The project serves two main purposes:

To help you apply the concepts learned in the book in a realistic context
To produce a tangible artifact that can be showcased in a professional portfolio

The overarching goal is to provide hands-on experience with the end-to-end data science workflow, preparing you to tackle real-world data challenges.

This repository focuses on Milestone 1, which corresponds to the early stages of this cycle.

Technical Environment#

The recommended technical stack for this project is intentionally lightweight and suitable for rapid prototyping:

Python
pandas for data manipulation
matplotlib and seaborn for static visualizations
plotly for interactive visualizations
Streamlit for dashboards and prototypes
Additional libraries (e.g., NumPy, scikit-learn) as needed

The project may be implemented as a single Jupyter Notebook or split into multiple scripts.

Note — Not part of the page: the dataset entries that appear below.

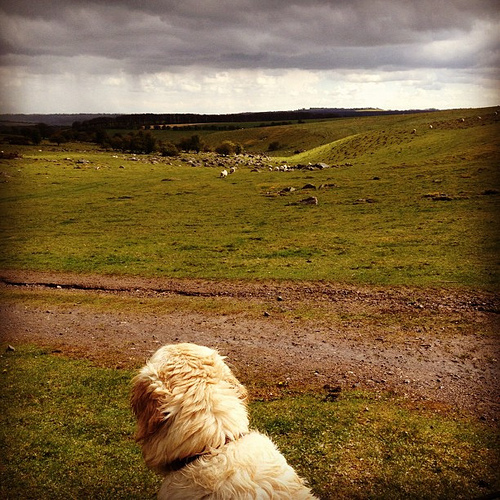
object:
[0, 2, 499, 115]
clouds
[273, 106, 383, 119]
plateau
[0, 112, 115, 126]
tree line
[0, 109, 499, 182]
animal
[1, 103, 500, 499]
field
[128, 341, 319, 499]
dog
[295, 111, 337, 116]
trees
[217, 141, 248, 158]
tree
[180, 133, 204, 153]
tree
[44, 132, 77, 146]
tree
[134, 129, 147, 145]
tree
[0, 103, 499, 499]
meadow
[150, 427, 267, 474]
collar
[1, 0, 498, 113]
sky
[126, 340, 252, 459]
head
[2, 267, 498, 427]
dirt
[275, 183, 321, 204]
stones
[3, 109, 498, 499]
grass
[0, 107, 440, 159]
forest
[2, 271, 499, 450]
dirt road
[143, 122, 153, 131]
trees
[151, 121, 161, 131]
trees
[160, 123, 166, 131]
trees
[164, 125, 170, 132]
trees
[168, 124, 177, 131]
trees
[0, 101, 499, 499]
country side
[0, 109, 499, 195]
distance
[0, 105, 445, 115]
top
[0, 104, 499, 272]
hill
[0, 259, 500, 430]
path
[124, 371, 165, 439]
ear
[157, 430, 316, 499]
back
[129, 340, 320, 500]
fur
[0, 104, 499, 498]
land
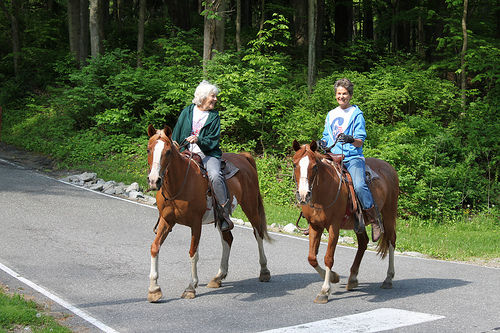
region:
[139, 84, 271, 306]
a lady on a horse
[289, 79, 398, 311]
a woman on a horse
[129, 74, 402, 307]
two riders on horses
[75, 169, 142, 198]
a pile of gray stone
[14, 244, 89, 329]
a white line on the road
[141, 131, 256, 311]
a brown and white horse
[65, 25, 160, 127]
a wooded area behind the trees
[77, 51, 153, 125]
dark green leafy bushes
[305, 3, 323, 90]
a gray tree in the woods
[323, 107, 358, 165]
a light blue hood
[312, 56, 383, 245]
This is a person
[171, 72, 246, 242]
This is a person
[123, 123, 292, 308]
This is a horse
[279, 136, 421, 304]
This is a horse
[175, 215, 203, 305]
Leg of a horse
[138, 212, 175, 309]
Leg of a horse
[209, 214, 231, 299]
Leg of a horse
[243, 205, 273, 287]
Leg of a horse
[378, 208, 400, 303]
Leg of a horse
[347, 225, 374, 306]
Leg of a horse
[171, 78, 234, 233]
White-haired woman riding horse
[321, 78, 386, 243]
Woman in blue riding horse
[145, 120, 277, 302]
Chestnut horse with white blaze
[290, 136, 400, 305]
Chestnut horse crossing paved road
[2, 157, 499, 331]
Paved road in forested area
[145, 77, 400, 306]
Two women riding horses across a road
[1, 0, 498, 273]
Green forested area behind riders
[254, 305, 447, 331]
White marker painted on road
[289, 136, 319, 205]
Chestnut horse head with white blaze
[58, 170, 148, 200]
Pile of gray rocks beside road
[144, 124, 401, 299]
Two white and brown horses.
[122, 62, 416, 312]
Two women riding horses.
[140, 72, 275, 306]
A woman with white hair riding on top of a horse.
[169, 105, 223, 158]
A green zip up jacket.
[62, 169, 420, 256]
Grey rocks along the side of the road.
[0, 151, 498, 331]
The road.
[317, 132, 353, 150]
Black gloves.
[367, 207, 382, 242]
A brown boot.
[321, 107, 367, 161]
A blue jacket.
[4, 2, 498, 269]
Trees and shrubs.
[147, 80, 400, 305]
two women riding horses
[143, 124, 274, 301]
a brown and white horse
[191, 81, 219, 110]
a woman with white hair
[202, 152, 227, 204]
a woman wearing gray pants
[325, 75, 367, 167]
woman holding the reigns of a horse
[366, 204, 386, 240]
a woman wearing boots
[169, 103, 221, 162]
woman wearing a green cardigan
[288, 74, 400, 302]
woman crossing a road on a horse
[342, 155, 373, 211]
woman wearing blue pants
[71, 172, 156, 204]
rocks on the side of a road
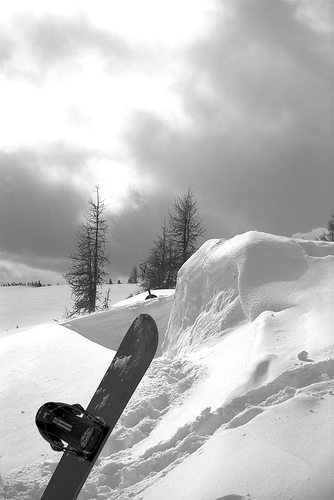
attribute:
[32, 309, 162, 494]
snowboard — black, grey, standing, dark, stuck, stuck vertically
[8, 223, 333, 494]
snow — white, piled, piled high, deep, here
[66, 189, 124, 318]
tree — bare, leafless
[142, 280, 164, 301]
handle — shovel's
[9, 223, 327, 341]
distance — snowy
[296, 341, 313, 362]
clump — snow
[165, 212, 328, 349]
rock — covered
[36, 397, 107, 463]
strap — boot's, black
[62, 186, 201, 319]
trees — barren, pine, several, leafless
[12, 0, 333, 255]
clouds — dark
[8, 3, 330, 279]
sky — filled, cloudy, bright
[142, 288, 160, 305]
shovel — stuck, sticking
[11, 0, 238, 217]
sun — peeking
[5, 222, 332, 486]
drift — snow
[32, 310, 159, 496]
ski — lone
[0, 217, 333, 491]
landscape — filled, snow filled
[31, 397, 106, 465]
boot — attached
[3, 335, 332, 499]
sets — tracks, several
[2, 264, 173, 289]
line — trees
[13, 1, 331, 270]
skies — cloudy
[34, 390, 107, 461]
holder — boot's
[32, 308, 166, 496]
something — standing, black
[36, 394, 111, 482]
binding — boot's, snowboard's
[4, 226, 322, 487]
bank — snow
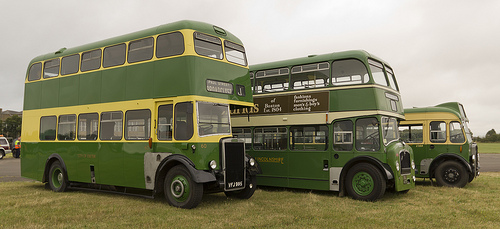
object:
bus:
[229, 48, 416, 201]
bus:
[399, 101, 478, 188]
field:
[0, 140, 498, 229]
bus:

What matters most is that each stage is clearly documented and logically connected to the problem formulation.

Scope and Expectations#

Milestone 1 is designed to take approximately five weeks of work and should be developed in parallel with reading the book.

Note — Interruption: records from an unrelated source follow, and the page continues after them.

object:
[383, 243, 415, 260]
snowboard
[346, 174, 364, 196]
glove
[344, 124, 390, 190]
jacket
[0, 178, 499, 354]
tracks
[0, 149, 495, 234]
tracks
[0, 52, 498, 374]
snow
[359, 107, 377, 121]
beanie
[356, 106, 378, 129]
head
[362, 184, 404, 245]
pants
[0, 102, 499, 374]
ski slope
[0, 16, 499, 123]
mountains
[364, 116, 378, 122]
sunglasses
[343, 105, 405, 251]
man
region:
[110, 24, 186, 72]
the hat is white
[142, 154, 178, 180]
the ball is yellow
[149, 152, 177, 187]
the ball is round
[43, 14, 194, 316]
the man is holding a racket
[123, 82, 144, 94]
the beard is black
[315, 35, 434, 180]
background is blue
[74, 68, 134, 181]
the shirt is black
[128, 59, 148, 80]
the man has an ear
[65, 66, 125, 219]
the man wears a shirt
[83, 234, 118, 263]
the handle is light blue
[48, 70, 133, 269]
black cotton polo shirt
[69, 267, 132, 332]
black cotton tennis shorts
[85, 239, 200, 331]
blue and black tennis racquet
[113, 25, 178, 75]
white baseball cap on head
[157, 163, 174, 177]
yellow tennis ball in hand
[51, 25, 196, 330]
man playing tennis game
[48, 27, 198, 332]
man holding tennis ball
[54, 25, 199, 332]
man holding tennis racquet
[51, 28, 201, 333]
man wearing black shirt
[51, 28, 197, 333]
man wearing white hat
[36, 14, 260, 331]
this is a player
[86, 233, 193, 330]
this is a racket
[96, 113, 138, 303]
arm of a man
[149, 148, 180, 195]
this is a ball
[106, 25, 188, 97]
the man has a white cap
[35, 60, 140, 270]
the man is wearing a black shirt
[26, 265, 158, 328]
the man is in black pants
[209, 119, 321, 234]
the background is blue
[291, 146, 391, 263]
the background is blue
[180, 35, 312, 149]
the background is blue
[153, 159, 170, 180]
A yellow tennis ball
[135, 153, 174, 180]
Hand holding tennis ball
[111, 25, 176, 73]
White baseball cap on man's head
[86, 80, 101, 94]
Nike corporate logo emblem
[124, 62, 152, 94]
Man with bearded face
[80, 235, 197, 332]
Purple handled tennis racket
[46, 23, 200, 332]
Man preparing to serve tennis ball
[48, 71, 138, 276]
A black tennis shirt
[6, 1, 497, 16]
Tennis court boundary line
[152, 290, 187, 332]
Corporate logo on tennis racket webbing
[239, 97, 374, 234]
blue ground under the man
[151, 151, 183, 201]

By the end of this milestone, the reader should:

Clearly define a data-driven problem statement that is:
- Concrete
- Measurable
- Includes defined inputs, outputs, and a time horizon
Acquire the data and:
- Document all data sources
- Ensure the data is accessible within the repository or reproducible via scripts
- Provide a data dictionary describing variables, measurements, and sources
Design a database schema that:
- Integrates all data sources into a single SQL database
- Is implemented using the acquired data
Explore the data using:
- Descriptive statistics
- Simple visualizations
- Notes on missing values, anomalies, or behaviors requiring future attention

In summary:
By the end of Milestone 1, the reader will know what their problem is, how the data was acquired, how it is stored, and will have a deep understanding of the dataset.

Required Deliverables#

The repository must include the following:

Diary Folder
A folder named diary/ containing five .txt files documenting:
- Problem formulation
- Data acquisition (sources and relevance)
- Data acquisition II (database storage)
- Data exploration
- Reflection and next steps
Database Schema
- One .png image showing the database schema
Data Dictionary
- One .pdf describing variables, measurements, and sources
Code Implementation
- One organized .ipynb or multiple .py files containing:
  1. Problem formulation
  2. Data acquisition
  3. Data acquisition II (database)
  4. Data exploration
README.md
- Explanation of the repository structure and instructions to reproduce the work
requirements.txt
- A list of project dependencies with versions
Database File or Access Instructions
- The .db file or clear instructions on how to generate/access it
Version Control
- At least four meaningful commits over the five-week period
- Diary files naturally account for at least five commits

Milestone 1 Grading Rubric (200 Points Total)#

1. Diary Documentation (40 points)#

Clear, concise entries for all five stages
Reflective, thoughtful, and connected to decisions made
Professional tone and consistent formatting

2. Problem Formulation (30 points)#

Data-driven, concrete, and measurable
Clearly defined inputs, outputs, and time horizon
Strong alignment between question and data

3. Data Acquisition & Documentation (30 points)#

Data sources clearly identified and justified
Data reproducible or included in repository
Data dictionary is complete and well-organized

4. Database Schema & Implementation (30 points)#

Logical schema design
Successful integration of all data sources
Clear schema visualization and functioning database

5. Data Exploration (30 points)#

Appropriate descriptive statistics
Clear, readable visualizations
Explicit notes on missing values and anomalies

6. Code Quality & Organization (20 points)#

Well-structured files and sections
Readable, commented, and reproducible code
Clear separation of project stages

7. Repository Organization & Professionalism (10 points)#

Clean directory structure
Clear README instructions
Consistent naming conventions

8. Version Control Practices (10 points)#

Regular, meaningful commits
Clear commit messages reflecting progress

Total: 200 points